__TO DO__
Extend the answer about replacing git gc --auto with git maintenance, picking up after its last sentence.

__EXTRACTED TEXT__
# # # # # # #

How can I know if `git gc –auto` has done something?

Update Sept. 2020: you won’t have to run only git gc --auto as part of your automatic saves script.

The old “gc” can now be superseded by the new git maintenance run --auto.
And it can display what it is doing.

With Git 2.29 (Q4 2020), A “git gc(man)‘s big brother has been introduced to take care of more repository maintenance tasks, not limited to the object database cleaning.

See commit 25914c4, commit 4ddc79b, commit 916d062, commit 65d655b, commit d7514f6, commit 090511b, commit 663b2b1, commit 3103e98, commit a95ce12, commit 3ddaad0, commit 2057d75 (17 Sep 2020) by Derrick Stolee (derrickstolee).
(Merged by Junio C Hamano — gitster in commit 48794ac, 25 Sep 2020)

maintenance: create basic maintenance runner

Helped-by: Jonathan Nieder
Signed-off-by: Derrick Stolee

The ‘gc’ builtin is our current entrypoint for automatically maintaining a repository. This one tool does many operations, such as:

  • repacking the repository,
  • packing refs, and
  • rewriting the commit-graph file.

The name implies it performs “garbage collection” which means several different things, and some users may not want to use this operation that rewrites the entire object database.

Create a new ‘maintenance‘ builtin that will become a more general- purpose command.

To start, it will only support the ‘run‘ subcommand, but will later expand to add subcommands for scheduling maintenance in the background.

For now, the ‘maintenance‘ builtin is a thin shim over the ‘gc‘ builtin.
In fact, the only option is the ‘--auto‘ toggle, which is handed directly to the ‘gc‘ builtin.
The current change is isolated to this simple operation to prevent more interesting logic from being lost in all of the boilerplate of adding a new builtin.

# # # # # # #

__DATA BELOW__
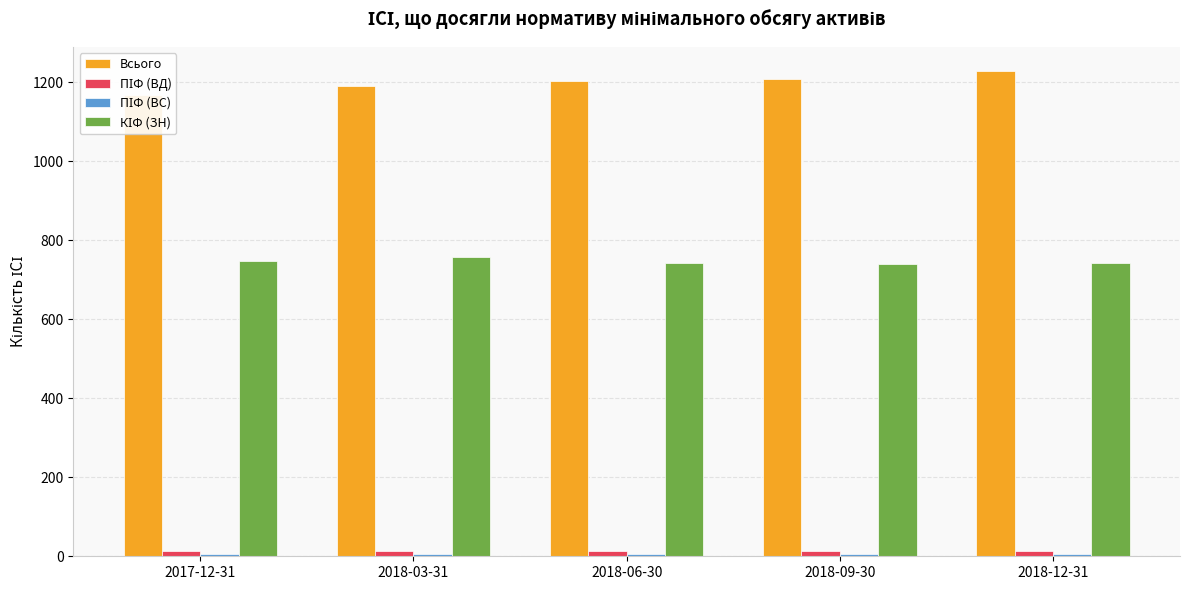

At which label does Всього reach its peak?

2018-12-31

# # # # # # #

__TASK ANSWER__
Use existing builtin/gc.c file because we want to share code between the two builtins.
It is possible that we will have ‘maintenance‘ replace the ‘gc‘ builtin entirely at some point, leaving ‘git gc(man)‘ as an alias for some specific arguments to ‘git maintenance run‘.

Create a new test_subcommand helper that allows us to test if a certain subcommand was run. It requires storing the GIT_TRACE2_EVENT logs in a file.
A negation mode is available that will be used in later tests.

(That last part is one way to ascertain the new git maintainance run --auto does something)

git maintenance now includes in its man page:

git-maintenance(1)

NAME

git-maintenance – Run tasks to optimize Git repository data

SYNOPSIS

[verse]
'git maintenance' run [<options>]

DESCRIPTION

Run tasks to optimize Git repository data, speeding up other Git commands
and reducing storage requirements for the repository.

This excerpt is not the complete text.